Construction Forestry Mining and Energy Union national secretary construction Dave Noonan said the federal government’s plans to increase temporary overseas labour should not proceed at the expense of training young Australians.
“We need to make sure that the skilled migration system is not abused by employers and that we continue to offer training and apprenticeships to young Australians,” Noonan said.
“To allow big employers to look overseas for staff rather than be involved in training local workers may lead to short-term profits but will damage our workforce in the long-term.”
Noonan called on the federal government to ensure employers could only hire overseas workers if they could show that suitable qualified workers were not available in Australia.
“Until that happens, temporary overseas labour schemes in the construction sector will simply be used to drive down wages and conditions for locals,” he said.
Overseas workers on temporary visas, commonly known as 457 visas, are required to be awarded the same pay and conditions as an Australia citizen.

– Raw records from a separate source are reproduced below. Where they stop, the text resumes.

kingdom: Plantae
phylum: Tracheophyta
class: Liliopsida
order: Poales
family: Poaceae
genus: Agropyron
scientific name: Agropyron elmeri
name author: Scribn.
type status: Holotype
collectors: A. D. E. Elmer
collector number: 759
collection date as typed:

However, Noonan said that in reality the workers were unlikely to complain if short-changed because they relied on their employer for their visa.
Noonan said more funding was needed to ensure employers hiring through 457 visas were adhering to the set conditions.
“Employer compliance, monitoring and enforcement are still grossly inadequate,” he said.
“In the 2011-12 budget the federal government allocated an extra $10 million for faster processing of 457 visa applications – but not one extra cent for 457 visa employer compliance.”
“With 457 visa applications up 40% on last year, and fast-track enterprise migration agreements approved for resources construction projects, this leaves a weak system that unscrupulous employers can drive a truck through.”